==== DATA EXCERPTS

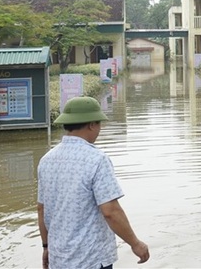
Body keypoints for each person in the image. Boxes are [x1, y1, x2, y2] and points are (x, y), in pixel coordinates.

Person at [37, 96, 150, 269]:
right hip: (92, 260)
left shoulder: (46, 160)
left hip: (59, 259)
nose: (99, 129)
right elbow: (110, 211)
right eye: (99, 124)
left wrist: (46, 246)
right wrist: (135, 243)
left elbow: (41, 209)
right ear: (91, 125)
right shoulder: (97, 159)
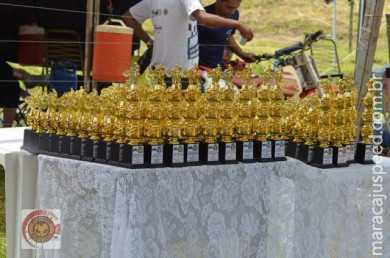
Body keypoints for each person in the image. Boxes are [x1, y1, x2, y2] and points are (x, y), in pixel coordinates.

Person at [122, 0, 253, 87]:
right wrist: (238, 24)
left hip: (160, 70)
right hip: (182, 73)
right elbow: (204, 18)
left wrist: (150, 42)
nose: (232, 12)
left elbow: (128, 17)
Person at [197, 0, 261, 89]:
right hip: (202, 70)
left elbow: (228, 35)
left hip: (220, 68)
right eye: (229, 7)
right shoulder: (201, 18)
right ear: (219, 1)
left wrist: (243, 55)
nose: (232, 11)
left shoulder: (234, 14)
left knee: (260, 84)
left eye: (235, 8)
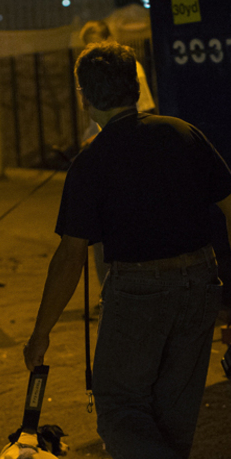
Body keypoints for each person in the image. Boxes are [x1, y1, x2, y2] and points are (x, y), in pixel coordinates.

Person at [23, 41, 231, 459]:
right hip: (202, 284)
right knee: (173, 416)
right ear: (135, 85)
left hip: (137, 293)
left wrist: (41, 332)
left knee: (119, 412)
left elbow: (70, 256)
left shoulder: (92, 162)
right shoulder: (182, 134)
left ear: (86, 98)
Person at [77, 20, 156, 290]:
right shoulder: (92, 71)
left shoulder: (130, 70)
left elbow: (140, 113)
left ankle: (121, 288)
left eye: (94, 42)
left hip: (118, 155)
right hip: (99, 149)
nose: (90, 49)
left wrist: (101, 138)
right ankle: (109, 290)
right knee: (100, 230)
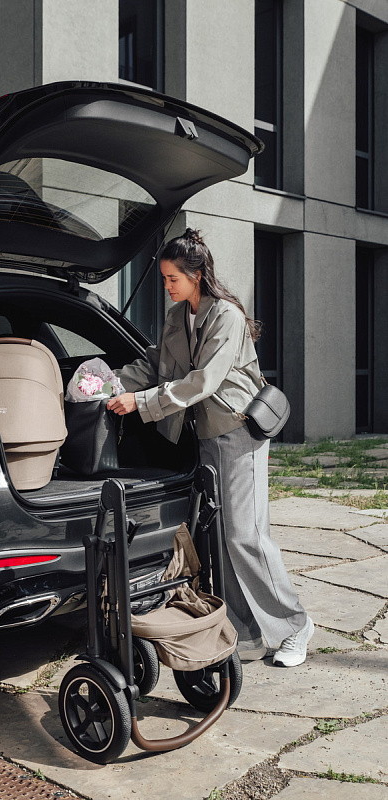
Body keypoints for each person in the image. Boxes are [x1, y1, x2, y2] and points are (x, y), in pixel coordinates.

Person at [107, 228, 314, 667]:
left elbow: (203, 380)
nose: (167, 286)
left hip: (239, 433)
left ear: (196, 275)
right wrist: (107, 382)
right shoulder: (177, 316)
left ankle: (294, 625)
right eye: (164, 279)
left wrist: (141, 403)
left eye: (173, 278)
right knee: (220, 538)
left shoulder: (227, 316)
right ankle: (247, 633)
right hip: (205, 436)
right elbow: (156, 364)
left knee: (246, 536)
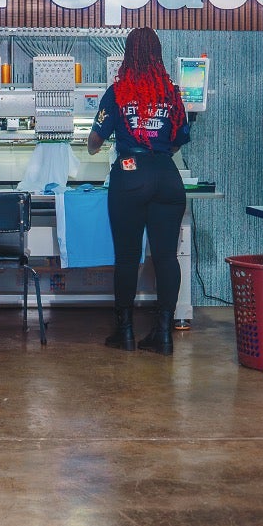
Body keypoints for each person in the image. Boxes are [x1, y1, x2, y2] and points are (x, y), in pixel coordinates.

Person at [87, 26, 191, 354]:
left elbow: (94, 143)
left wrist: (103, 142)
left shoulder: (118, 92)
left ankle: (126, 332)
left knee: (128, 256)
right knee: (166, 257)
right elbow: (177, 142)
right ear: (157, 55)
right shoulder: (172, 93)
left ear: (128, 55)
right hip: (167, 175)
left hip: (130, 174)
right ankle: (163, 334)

========

▶ **TASK OBJECTIVE**: Print each record exactly as it stands, skipping the pictures.

▶ **SOLUTION FOR THIS PROBLEM**:
Body keypoints for each person in the image. Boxes are [x1, y1, x2, y2] and points are (x, y), in pixel coordinates.

Person at [37, 96, 150, 269]:
right hip: (92, 260)
left shoulder: (46, 160)
left hip: (59, 259)
nose: (99, 129)
right elbow: (110, 211)
right eye: (99, 124)
left wrist: (46, 246)
right wrist: (135, 243)
left elbow: (41, 209)
right ear: (91, 125)
right shoulder: (97, 159)
Body keypoints for each person in the image. Boxes are [x1, y1, x2, y2] and points are (x, y), in pixel coordinates.

Person at [122, 0, 253, 87]:
right wrist: (238, 24)
left hip: (160, 70)
right hip: (182, 73)
right elbow: (204, 18)
left wrist: (150, 42)
nose: (232, 12)
left elbow: (128, 17)
Person at [197, 0, 261, 89]:
right hip: (202, 70)
left elbow: (228, 35)
left hip: (220, 68)
right eye: (229, 7)
right shoulder: (201, 18)
right ear: (219, 1)
left wrist: (243, 55)
nose: (232, 11)
left shoulder: (234, 14)
left knee: (260, 84)
left eye: (235, 8)
Body keypoints for each person in the image. Boxes are [x1, y1, x2, y2] and points are (x, y), in pixel coordinates.

Person at [23, 41, 231, 459]:
right hip: (202, 284)
right knee: (173, 416)
right ear: (135, 85)
left hip: (137, 293)
left wrist: (41, 332)
left knee: (119, 412)
left elbow: (70, 256)
left shoulder: (92, 162)
right shoulder: (182, 134)
left ear: (86, 98)
Person at [77, 20, 156, 290]:
right shoulder: (92, 71)
left shoulder: (130, 70)
left elbow: (140, 113)
left ankle: (121, 288)
left eye: (94, 42)
left hip: (118, 155)
right hip: (99, 149)
nose: (90, 49)
left wrist: (101, 138)
right ankle: (109, 290)
right knee: (100, 230)
Body keypoints for each person in the image. Boxes are [x1, y1, x2, y2] and points are (x, y), in pixel coordinates.

Person at [107, 228, 314, 667]:
left elbow: (203, 380)
nose: (167, 286)
left hip: (239, 433)
left ear: (196, 275)
right wrist: (107, 382)
right shoulder: (177, 316)
left ankle: (294, 625)
right eye: (164, 279)
left wrist: (141, 403)
left eye: (173, 278)
right knee: (220, 538)
left shoulder: (227, 316)
right ankle: (247, 633)
right hip: (205, 436)
right elbow: (156, 364)
left knee: (246, 536)
Body keypoints for each person in the image. Boxes are [x1, y1, x2, y2] and points are (x, y), in pixel coordinates.

Person at [87, 26, 191, 354]:
left elbow: (94, 143)
left wrist: (103, 142)
left shoulder: (118, 92)
left ankle: (126, 332)
left knee: (128, 256)
right knee: (166, 257)
right elbow: (177, 142)
right ear: (157, 55)
right shoulder: (172, 93)
left ear: (128, 55)
right hip: (167, 175)
left hip: (130, 174)
right ankle: (163, 334)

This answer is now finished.